I also had a great time at the Sloan-C conference in Orlando last week. This conference, in its 14 year, had about 1200 registrants and I was honored to be asked to do the opening keynote. My slides are posted and the presentation was a few rehashed “group-network-collective” ideas from Jon Dron and myself and some issues on Open Educational Resources and the challenges of adoption. The presentation  ended with some of the metadata results from Bob Bernard et al from Concordia University on effectiveness of Distance Education and a new meta analysis on impact of different types of interaction that is related to my 2003 articles on “Equivalency theory”.

The second keynote was by Curt Bonk, who overviewed the is new book the World is Open featuring ten things that are changing the educational world. As usual Curt did a media heavy presentation (but he only wore one pirate hat this time) and each of his many slides was packed with graphics and illustrations about everything wonderful about new web based teaching and learning opportunities. By contrast the closing keynote by Liz Burge was media free. She did a reflective participatory talk on engagement and ethical issues in distance education. The contrast between her and Curt’s presentations nicely illustrated the point that the message is as powerful as the medium. I was also intrigued by the awareness of how ethical issues are profoundly contextually bound and that the new context of the pervasive web makes some ethical issues even more important, while making others irrelevant.

I was most impressed with a presentation by Shannon Ritter who is the Social Networks Advisor for Penn State’s World Campus.

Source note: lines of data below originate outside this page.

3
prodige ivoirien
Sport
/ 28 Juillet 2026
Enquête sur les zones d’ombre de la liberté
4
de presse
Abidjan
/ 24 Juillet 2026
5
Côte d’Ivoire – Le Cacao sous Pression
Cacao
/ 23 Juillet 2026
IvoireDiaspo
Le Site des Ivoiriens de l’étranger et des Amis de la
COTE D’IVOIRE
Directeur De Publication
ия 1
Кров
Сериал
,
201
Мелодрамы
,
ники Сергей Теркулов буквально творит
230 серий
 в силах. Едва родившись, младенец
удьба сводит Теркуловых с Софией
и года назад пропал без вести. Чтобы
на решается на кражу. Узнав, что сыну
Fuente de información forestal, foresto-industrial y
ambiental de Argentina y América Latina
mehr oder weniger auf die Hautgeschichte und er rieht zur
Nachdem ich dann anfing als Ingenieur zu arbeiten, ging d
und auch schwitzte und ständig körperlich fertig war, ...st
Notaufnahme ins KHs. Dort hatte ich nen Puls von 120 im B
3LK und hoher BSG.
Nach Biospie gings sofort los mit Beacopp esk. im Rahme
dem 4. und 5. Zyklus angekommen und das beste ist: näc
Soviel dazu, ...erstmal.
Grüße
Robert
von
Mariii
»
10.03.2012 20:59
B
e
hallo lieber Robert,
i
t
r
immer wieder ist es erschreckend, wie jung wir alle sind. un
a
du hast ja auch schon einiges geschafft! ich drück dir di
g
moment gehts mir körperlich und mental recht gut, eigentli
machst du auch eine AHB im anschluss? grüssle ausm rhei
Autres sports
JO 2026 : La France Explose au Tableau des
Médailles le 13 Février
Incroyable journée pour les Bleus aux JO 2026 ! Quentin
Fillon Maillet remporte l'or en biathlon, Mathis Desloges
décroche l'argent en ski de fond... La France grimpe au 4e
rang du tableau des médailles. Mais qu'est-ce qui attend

I love her work title (we need a SNA at Athabasca!) and her slides were great. She is building a variety of sites on SecondLife, Facebook and Flickr that are designed to allow World Campus students to experience some of the excitement and identification with Penn State that accrues to campus students . There is nothing quite like actually being at a location in person, but that does not mean we cannot create some of the same sense of identification and fun using social software tools.